My beloved Grandmother made a graceful exit last Saturday, just three weeks after my Grandfather passed away.
For nine days, my mum, brother, two Uncles and I sat by her side every waking moment. And every sleeping moment.
We held her hand. We laughed at the moments of hilarity that were threaded through our sadness. We played her favourite songs while she mouthed the words. We told her all the things that were left to say. She told us that she loved us – that she knew we loved her.
For nine days, reality was suspended as I learnt as much about living as I did about dying
While the intense crushing finality that I won’t see Brownie again is taking my breath away, I also feel a clarity that only comes when you have been with someone on the fringes of eternity.

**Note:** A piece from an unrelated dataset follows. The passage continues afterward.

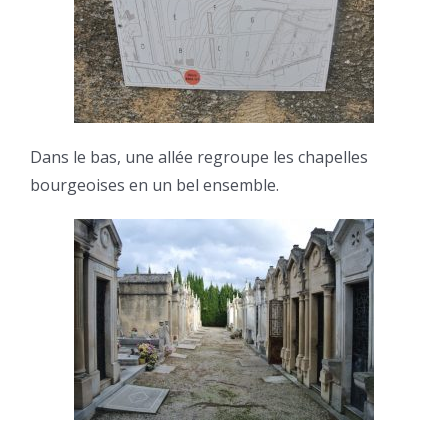
Dans le bas, une allée regroupe les chapelles
bourgeoises en un bel ensemble.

Those days that we were all together in her hospital room were strangely so perfect. Suddenly what’s important – and what isn’t – become so simple. So clear. The rest was just background noise.
The curtain around death (that our society seems to treat as an unspeakable taboo) was pulled back and the fear I’ve had about dying and loss faded. Into that space came an immense feeling of connection. To my mama who was saying goodbye to her mama. To my Uncles who I sat whispering with – not as adult and child, but adults. And to my brother who I have always adored, but who has lived far away for 10 years.
As life starts to return to its normal rhythm, I’m trying to hold onto this perspective for as long as I can. I want to keep seeing things the way they really are. And this I have learnt, is the beauty of living and dying.
Brownie, you are my lamplight to the stars.
I carry you in my heart. Always. Forever.